Furthermore, as indicated in Fig. 2, in order to facilitate manual positioning of the torch 2 relative to the surface 8a of the workpiece 8 to be cleaned, the torch 2 is equipped with a guiding device 70 connected to the torch 2. The guiding device 70 may comprise at least one roller or slider that preferably allow only one degree of movement (e.g. in a cleaning direction) and preferably exclude all other directions of movement, so that the arc 3 or plasma jet 3 always runs at the same distance D and preferably always centrally over the surface 8a to be cleaned.

It is also possible to automatically adapt the magnitude of the electric current corresponding to the electric arc/plasma jet 3 to the travel speed of the torch 2 relative to the workpiece 8 to ensure optimum cleaning. To avoid melting or excessive melting of the surface 8a of the workpiece 8, the information of the light quanta of the aluminium spectrum of the surface 8a can also be used, and/or the electrical signals of the arc current and arc voltage (e.g. in case of a transferred arc). As indicated, combining the current/voltage signal with the optical and sound signals one can establish operating ranges (stored e.g. in the power source) of what is considered to be a properly cleaned surface.

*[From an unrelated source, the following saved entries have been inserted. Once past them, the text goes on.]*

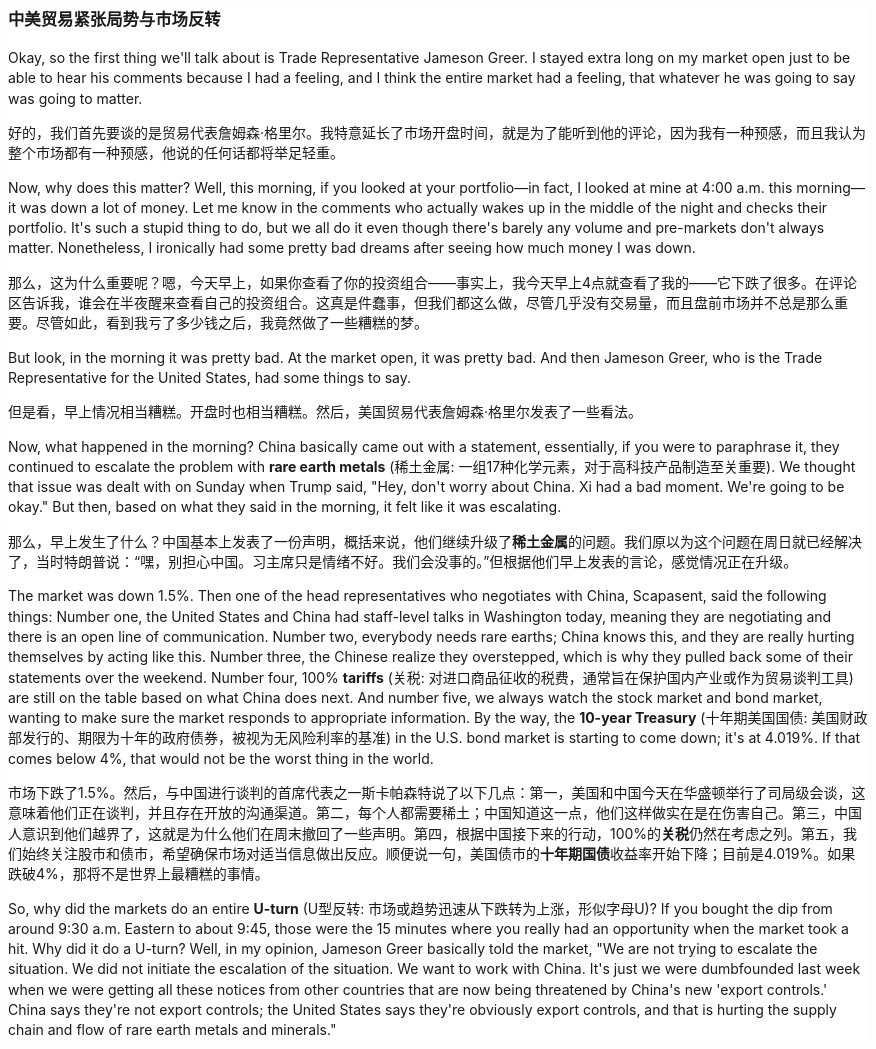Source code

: ### 中美贸易紧张局势与市场反转

Okay, so the first thing we'll talk about is Trade Representative Jameson Greer. I stayed extra long on my market open just to be able to hear his comments because I had a feeling, and I think the entire market had a feeling, that whatever he was going to say was going to matter.

好的，我们首先要谈的是贸易代表詹姆森·格里尔。我特意延长了市场开盘时间，就是为了能听到他的评论，因为我有一种预感，而且我认为整个市场都有一种预感，他说的任何话都将举足轻重。

Now, why does this matter? Well, this morning, if you looked at your portfolio—in fact, I looked at mine at 4:00 a.m. this morning—it was down a lot of money. Let me know in the comments who actually wakes up in the middle of the night and checks their portfolio. It's such a stupid thing to do, but we all do it even though there's barely any volume and pre-markets don't always matter. Nonetheless, I ironically had some pretty bad dreams after seeing how much money I was down.

那么，这为什么重要呢？嗯，今天早上，如果你查看了你的投资组合——事实上，我今天早上4点就查看了我的——它下跌了很多。在评论区告诉我，谁会在半夜醒来查看自己的投资组合。这真是件蠢事，但我们都这么做，尽管几乎没有交易量，而且盘前市场并不总是那么重要。尽管如此，看到我亏了多少钱之后，我竟然做了一些糟糕的梦。

But look, in the morning it was pretty bad. At the market open, it was pretty bad. And then Jameson Greer, who is the Trade Representative for the United States, had some things to say.

但是看，早上情况相当糟糕。开盘时也相当糟糕。然后，美国贸易代表詹姆森·格里尔发表了一些看法。

Now, what happened in the morning? China basically came out with a statement, essentially, if you were to paraphrase it, they continued to escalate the problem with **rare earth metals** (稀土金属: 一组17种化学元素，对于高科技产品制造至关重要). We thought that issue was dealt with on Sunday when Trump said, "Hey, don't worry about China. Xi had a bad moment. We're going to be okay." But then, based on what they said in the morning, it felt like it was escalating.

那么，早上发生了什么？中国基本上发表了一份声明，概括来说，他们继续升级了**稀土金属**的问题。我们原以为这个问题在周日就已经解决了，当时特朗普说：“嘿，别担心中国。习主席只是情绪不好。我们会没事的。”但根据他们早上发表的言论，感觉情况正在升级。

The market was down 1.5%. Then one of the head representatives who negotiates with China, Scapasent, said the following things: Number one, the United States and China had staff-level talks in Washington today, meaning they are negotiating and there is an open line of communication. Number two, everybody needs rare earths; China knows this, and they are really hurting themselves by acting like this. Number three, the Chinese realize they overstepped, which is why they pulled back some of their statements over the weekend. Number four, 100% **tariffs** (关税: 对进口商品征收的税费，通常旨在保护国内产业或作为贸易谈判工具) are still on the table based on what China does next. And number five, we always watch the stock market and bond market, wanting to make sure the market responds to appropriate information. By the way, the **10-year Treasury** (十年期美国国债: 美国财政部发行的、期限为十年的政府债券，被视为无风险利率的基准) in the U.S. bond market is starting to come down; it's at 4.019%. If that comes below 4%, that would not be the worst thing in the world.

市场下跌了1.5%。然后，与中国进行谈判的首席代表之一斯卡帕森特说了以下几点：第一，美国和中国今天在华盛顿举行了司局级会谈，这意味着他们正在谈判，并且存在开放的沟通渠道。第二，每个人都需要稀土；中国知道这一点，他们这样做实在是在伤害自己。第三，中国人意识到他们越界了，这就是为什么他们在周末撤回了一些声明。第四，根据中国接下来的行动，100%的**关税**仍然在考虑之列。第五，我们始终关注股市和债市，希望确保市场对适当信息做出反应。顺便说一句，美国债市的**十年期国债**收益率开始下降；目前是4.019%。如果跌破4%，那将不是世界上最糟糕的事情。

So, why did the markets do an entire **U-turn** (U型反转: 市场或趋势迅速从下跌转为上涨，形似字母U)? If you bought the dip from around 9:30 a.m. Eastern to about 9:45, those were the 15 minutes where you really had an opportunity when the market took a hit. Why did it do a U-turn? Well, in my opinion, Jameson Greer basically told the market, "We are not trying to escalate the situation. We did not initiate the escalation of the situation. We want to work with China. It's just we were dumbfounded last week when we were getting all these notices from other countries that are now being threatened by China's new 'export controls.' China says they're not export controls; the United States says they're obviously export controls, and that is hurting the supply chain and flow of rare earth metals and minerals."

If two surfaces 8a, 80a have to be joined together as shown in Fig. 3 for example, e.g. for welding two pipe segments 8, 80 together, both pipe segments 8, 80 can be positioned relative to one another up to a distance of a few millimeters (e.g. 0 mm to 15 mm) and simultaneously exposed to the arc 3 or plasma jet 3 provided by the torch 2 for cleaning both surfaces 8a, 80a at the same time.

When working with a transferred arc 3, the pipe segments 8, 80 are integrated into the circuit. It is advantageous to position the torch 2 for cleaning on the opposite side from which the components 8, 80 are welded. In addition, with this procedure, an exhaust channel 10 for withdrawing evaporated impurities 90 can be positioned on the opposite side to the cleaning arc/plasma jet 3.